Bug #32991
Wrong default password hashing strategy
Status: | Resolved | Start date: | 2012-01-05 | |
---|---|---|---|---|
Priority: | Should have | Due date: | ||
Assigned To: | Karsten Dambekalns | % Done: | 100% |
|
Category: | Security | |||
Target version: | TYPO3 Flow Base Distribution - 1.1 | |||
PHP Version: | Complexity: | |||
Has patch: | No | Affected Flow version: | Git master |
Description
In https://review.typo3.org/5756 the default hashing strategy was changed to BCrypt.
Later, in https://review.typo3.org/6598, support for multiple strategies was added. But that change make PBKDF2 the default again.
Related issues
Associated revisions
[BUGFIX] Make BCrypt the default hashing strategy (again)

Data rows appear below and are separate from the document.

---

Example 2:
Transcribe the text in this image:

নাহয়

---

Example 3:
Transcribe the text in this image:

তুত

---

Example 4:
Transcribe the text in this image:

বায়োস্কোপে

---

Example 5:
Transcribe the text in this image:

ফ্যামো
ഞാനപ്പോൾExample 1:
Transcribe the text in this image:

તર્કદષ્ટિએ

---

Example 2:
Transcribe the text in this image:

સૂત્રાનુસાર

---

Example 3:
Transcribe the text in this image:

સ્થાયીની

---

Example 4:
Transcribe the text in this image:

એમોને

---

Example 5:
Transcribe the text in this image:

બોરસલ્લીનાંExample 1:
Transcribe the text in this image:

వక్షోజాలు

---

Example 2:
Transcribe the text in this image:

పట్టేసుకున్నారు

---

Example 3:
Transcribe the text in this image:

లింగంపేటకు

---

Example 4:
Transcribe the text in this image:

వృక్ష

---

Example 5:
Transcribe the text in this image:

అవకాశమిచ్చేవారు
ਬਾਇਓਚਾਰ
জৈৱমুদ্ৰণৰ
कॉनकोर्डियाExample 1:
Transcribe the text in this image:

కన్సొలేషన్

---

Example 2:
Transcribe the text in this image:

In https://review.typo3.org/5756 the default hashing strategy was
changed to BCrypt. Later, in https://review.typo3.org/6598, support for
multiple strategies was added. But that change make PBKDF2 the default
again.
This change fixes that and makes the SaltedMd5 strategy available in
the YAML file as well (for completeness).
Change-Id: Icb1886a63031ae8393c391a99f7616cfb0a35b96
Fixes: #32991
Releases: 1.1
[BUGFIX] Implement fallback for password hash migration
The new BCrypt default hashing strategy causes problems if a FLOW3
application is migrated from version 1.0 which didn't use strategy
identifiers inside credentials. A new "fallback" configuration
option allows to specify the strategy that was used to generate
these legacy credentials. It defaults to "pbkdf2" and allows for a
seamless migration from 1.0 to 1.1. New passwords will be hashed with
the default strategy ("bcrypt" by default) and get the strategy
identifier prepended.
Change-Id: Ib817adb43552abfcce587bbbe5e1f55fd860a39c
Fixes: #32991
Releases: 1.1
History
#1 Updated by Gerrit Code Review over 3 years ago
- Status changed from New to Under Review
Patch set 1 for branch master has been pushed to the review server.

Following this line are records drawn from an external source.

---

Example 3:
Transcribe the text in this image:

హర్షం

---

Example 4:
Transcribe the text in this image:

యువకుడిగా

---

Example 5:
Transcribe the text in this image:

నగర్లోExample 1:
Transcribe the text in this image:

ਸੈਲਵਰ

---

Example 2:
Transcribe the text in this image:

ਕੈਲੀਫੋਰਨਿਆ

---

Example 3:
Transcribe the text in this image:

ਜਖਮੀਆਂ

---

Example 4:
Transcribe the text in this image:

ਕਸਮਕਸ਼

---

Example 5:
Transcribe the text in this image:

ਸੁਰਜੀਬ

It is available at http://review.typo3.org/7681
#2 Updated by Karsten Dambekalns over 3 years ago
- Assigned To set to Karsten Dambekalns
#3 Updated by Gerrit Code Review over 3 years ago
Patch set 2 for branch master has been pushed to the review server.
It is available at http://review.typo3.org/7681
#4 Updated by Karsten Dambekalns over 3 years ago
- Status changed from Under Review to Resolved
- % Done changed from 0 to 100
Applied in changeset 28a049fc0d5ca17e5ee1ec8c92c020aa9a32864c.
#5 Updated by Gerrit Code Review over 3 years ago
- Status changed from Resolved to Under Review
Patch set 1 for branch master has been pushed to the review server.
It is available at http://review.typo3.org/10832
#6 Updated by Christopher Hlubek over 3 years ago
- Status changed from Under Review to Resolved
Applied in changeset 78279ca9a0c1b6808db415b678722791c66f4d0f.